[Data extracted from a collection]
========

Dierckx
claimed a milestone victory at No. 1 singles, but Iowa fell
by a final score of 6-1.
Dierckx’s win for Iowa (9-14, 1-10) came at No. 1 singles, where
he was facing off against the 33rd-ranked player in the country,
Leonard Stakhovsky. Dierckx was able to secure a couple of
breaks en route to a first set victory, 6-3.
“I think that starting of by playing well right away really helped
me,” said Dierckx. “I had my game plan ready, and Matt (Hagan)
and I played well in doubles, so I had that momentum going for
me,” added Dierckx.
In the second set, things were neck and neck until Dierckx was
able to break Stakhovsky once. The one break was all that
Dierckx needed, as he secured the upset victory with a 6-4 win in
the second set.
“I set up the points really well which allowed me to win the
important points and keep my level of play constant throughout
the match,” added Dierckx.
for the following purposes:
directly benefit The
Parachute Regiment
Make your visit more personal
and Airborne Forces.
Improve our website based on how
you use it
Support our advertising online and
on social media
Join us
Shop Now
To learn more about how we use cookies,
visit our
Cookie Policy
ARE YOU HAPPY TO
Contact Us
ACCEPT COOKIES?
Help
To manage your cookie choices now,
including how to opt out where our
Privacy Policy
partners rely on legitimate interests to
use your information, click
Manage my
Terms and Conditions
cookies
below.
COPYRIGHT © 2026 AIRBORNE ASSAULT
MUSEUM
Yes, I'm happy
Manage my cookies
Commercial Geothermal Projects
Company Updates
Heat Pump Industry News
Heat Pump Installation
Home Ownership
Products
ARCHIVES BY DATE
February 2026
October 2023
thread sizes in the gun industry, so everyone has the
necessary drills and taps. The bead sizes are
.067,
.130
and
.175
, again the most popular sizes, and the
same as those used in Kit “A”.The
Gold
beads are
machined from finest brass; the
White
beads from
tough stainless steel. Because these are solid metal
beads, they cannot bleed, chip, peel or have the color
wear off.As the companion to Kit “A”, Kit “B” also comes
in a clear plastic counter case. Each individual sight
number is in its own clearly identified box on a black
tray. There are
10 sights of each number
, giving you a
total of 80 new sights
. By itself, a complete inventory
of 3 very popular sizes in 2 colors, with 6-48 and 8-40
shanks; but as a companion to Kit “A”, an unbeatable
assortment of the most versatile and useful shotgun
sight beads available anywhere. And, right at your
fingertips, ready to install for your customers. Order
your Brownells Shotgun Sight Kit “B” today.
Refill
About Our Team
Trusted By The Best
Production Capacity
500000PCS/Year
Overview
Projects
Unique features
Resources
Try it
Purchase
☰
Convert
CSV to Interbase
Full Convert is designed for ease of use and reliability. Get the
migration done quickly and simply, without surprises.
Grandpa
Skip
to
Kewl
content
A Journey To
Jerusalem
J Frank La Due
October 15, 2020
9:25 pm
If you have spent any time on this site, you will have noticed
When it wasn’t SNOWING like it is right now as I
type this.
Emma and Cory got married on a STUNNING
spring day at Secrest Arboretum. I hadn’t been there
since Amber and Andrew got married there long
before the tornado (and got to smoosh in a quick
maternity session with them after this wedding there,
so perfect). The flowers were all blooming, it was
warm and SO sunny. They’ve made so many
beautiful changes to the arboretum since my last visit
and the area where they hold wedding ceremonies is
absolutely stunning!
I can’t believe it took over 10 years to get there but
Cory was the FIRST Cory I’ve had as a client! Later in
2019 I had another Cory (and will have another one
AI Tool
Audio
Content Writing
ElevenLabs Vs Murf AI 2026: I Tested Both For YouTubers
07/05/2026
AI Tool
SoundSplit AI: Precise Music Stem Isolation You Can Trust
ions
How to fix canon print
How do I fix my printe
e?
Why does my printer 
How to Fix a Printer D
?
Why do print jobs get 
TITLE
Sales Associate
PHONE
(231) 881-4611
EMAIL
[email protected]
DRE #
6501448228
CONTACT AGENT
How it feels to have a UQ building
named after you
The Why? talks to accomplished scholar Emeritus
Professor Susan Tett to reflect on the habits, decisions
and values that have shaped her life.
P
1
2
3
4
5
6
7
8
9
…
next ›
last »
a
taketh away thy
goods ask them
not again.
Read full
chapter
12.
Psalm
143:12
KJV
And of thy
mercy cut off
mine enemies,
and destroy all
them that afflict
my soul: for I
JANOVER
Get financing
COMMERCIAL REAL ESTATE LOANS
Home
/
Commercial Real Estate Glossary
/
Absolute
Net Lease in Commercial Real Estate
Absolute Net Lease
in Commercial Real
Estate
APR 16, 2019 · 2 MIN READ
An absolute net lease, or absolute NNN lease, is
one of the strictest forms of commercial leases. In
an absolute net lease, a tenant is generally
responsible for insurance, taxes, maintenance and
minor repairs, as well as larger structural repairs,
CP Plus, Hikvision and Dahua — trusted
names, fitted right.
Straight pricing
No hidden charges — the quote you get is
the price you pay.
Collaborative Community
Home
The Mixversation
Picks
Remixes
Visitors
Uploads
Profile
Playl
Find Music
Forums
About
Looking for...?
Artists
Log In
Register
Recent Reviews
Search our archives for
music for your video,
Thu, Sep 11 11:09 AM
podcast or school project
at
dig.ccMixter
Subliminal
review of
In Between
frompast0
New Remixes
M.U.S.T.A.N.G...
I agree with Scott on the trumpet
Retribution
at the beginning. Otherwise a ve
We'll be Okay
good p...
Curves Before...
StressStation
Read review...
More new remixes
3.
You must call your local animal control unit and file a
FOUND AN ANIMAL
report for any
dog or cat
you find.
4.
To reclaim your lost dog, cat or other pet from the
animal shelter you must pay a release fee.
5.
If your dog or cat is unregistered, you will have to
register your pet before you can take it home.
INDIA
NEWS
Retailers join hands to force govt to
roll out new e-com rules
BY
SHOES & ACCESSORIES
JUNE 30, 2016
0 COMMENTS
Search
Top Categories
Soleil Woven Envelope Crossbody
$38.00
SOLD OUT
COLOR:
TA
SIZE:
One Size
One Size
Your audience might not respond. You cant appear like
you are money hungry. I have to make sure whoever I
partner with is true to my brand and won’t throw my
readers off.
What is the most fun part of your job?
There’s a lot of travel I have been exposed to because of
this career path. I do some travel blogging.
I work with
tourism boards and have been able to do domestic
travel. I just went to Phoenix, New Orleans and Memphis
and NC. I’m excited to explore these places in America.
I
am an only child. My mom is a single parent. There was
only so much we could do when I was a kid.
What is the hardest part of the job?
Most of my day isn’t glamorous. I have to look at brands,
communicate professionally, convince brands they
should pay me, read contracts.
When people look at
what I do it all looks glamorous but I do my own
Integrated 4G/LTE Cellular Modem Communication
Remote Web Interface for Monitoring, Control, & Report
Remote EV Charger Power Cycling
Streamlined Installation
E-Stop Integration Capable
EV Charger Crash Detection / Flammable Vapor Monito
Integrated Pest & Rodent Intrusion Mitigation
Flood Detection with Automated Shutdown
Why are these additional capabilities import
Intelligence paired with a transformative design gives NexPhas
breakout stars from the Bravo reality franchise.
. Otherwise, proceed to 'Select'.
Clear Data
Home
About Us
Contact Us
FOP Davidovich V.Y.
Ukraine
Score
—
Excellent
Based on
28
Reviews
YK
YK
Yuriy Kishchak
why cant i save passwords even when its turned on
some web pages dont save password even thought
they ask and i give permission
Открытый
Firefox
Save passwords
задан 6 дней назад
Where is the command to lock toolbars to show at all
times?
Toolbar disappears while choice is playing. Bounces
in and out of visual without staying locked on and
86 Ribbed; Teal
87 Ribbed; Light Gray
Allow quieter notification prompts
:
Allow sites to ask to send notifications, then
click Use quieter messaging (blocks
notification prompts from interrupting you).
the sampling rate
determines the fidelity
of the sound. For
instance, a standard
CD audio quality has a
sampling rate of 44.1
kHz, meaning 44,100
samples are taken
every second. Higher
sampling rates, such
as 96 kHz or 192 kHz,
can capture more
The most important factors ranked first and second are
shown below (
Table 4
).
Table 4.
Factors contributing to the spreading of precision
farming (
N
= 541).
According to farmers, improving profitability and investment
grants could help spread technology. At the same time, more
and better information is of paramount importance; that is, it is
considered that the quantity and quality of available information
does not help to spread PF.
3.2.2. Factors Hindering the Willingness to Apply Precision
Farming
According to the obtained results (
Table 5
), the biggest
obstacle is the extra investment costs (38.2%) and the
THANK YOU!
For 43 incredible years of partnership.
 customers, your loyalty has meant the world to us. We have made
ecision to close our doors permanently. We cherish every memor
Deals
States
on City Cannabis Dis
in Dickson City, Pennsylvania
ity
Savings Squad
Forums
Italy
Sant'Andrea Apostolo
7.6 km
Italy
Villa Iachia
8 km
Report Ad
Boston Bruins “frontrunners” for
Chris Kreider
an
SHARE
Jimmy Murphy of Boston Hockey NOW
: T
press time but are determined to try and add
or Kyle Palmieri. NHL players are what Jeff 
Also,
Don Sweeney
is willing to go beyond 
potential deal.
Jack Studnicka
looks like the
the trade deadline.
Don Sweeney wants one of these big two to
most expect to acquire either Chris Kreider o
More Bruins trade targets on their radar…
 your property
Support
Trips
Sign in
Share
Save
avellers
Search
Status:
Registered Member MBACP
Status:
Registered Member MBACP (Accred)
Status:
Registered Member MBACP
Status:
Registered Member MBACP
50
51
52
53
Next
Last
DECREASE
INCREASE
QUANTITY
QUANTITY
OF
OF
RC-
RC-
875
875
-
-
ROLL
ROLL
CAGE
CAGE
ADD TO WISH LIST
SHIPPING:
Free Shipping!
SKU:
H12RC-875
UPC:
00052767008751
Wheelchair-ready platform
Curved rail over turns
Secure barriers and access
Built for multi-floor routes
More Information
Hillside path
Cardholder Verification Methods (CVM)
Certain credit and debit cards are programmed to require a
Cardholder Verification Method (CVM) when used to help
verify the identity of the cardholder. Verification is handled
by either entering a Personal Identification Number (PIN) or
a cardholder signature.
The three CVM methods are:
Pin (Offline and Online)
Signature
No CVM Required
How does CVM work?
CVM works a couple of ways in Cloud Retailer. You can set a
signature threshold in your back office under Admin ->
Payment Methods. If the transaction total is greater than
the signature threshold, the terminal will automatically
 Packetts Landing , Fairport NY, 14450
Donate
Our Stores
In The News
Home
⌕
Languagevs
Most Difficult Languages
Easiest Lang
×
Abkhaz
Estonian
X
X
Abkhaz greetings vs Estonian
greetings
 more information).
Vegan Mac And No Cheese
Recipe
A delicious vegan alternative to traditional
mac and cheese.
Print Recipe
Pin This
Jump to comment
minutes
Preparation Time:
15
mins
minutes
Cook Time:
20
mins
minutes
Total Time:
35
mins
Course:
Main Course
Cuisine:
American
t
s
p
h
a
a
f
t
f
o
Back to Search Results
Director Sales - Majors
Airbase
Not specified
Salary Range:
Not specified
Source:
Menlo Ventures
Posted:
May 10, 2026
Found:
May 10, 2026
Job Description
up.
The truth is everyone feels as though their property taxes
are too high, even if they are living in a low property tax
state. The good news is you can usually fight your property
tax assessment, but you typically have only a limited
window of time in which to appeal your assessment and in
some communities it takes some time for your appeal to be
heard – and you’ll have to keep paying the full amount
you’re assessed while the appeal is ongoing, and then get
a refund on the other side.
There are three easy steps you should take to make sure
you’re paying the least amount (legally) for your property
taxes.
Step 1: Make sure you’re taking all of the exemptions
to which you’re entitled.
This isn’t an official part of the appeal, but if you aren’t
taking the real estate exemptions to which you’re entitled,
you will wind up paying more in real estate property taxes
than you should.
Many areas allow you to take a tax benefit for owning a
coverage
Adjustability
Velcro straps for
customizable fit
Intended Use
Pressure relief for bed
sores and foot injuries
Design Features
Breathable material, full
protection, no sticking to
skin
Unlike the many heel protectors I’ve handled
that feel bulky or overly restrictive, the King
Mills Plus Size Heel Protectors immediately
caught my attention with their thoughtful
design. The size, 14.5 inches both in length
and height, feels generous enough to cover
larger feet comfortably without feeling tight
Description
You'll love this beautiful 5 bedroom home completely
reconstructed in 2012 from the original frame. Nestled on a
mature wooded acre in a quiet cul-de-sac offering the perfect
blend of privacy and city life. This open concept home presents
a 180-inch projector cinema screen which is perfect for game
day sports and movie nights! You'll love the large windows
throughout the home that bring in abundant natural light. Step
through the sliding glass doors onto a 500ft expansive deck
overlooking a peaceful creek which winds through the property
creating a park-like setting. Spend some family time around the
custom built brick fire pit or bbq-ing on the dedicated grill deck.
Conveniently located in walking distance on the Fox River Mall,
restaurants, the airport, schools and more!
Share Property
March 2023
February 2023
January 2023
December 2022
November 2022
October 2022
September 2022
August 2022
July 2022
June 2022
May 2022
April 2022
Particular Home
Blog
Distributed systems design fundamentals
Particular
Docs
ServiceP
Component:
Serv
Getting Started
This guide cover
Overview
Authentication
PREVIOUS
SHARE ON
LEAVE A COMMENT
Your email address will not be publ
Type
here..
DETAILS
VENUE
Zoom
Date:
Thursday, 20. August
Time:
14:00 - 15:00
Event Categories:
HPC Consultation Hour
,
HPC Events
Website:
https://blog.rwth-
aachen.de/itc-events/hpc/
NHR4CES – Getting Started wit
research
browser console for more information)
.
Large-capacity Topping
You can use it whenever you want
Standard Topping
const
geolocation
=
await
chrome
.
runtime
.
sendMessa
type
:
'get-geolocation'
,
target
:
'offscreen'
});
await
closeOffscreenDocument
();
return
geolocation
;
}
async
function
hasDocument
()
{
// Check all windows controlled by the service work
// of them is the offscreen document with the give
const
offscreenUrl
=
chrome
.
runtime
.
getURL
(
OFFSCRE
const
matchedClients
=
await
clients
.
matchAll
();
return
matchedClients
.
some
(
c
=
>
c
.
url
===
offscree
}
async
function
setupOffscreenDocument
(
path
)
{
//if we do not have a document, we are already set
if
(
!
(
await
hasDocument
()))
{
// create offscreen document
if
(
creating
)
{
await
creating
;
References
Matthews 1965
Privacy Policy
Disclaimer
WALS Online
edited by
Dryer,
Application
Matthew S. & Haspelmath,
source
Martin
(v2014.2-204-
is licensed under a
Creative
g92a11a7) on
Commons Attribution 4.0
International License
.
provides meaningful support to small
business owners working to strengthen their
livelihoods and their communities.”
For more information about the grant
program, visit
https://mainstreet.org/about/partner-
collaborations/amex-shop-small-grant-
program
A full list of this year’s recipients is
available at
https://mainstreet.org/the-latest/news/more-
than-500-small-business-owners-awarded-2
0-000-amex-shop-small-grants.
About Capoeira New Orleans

========

■ Directions ■
In the lines above, locate the string "amex". Copy every line where it occurs.

■ Solution to this problem ■
collaborations/amex-shop-small-grant-
0-000-amex-shop-small-grants.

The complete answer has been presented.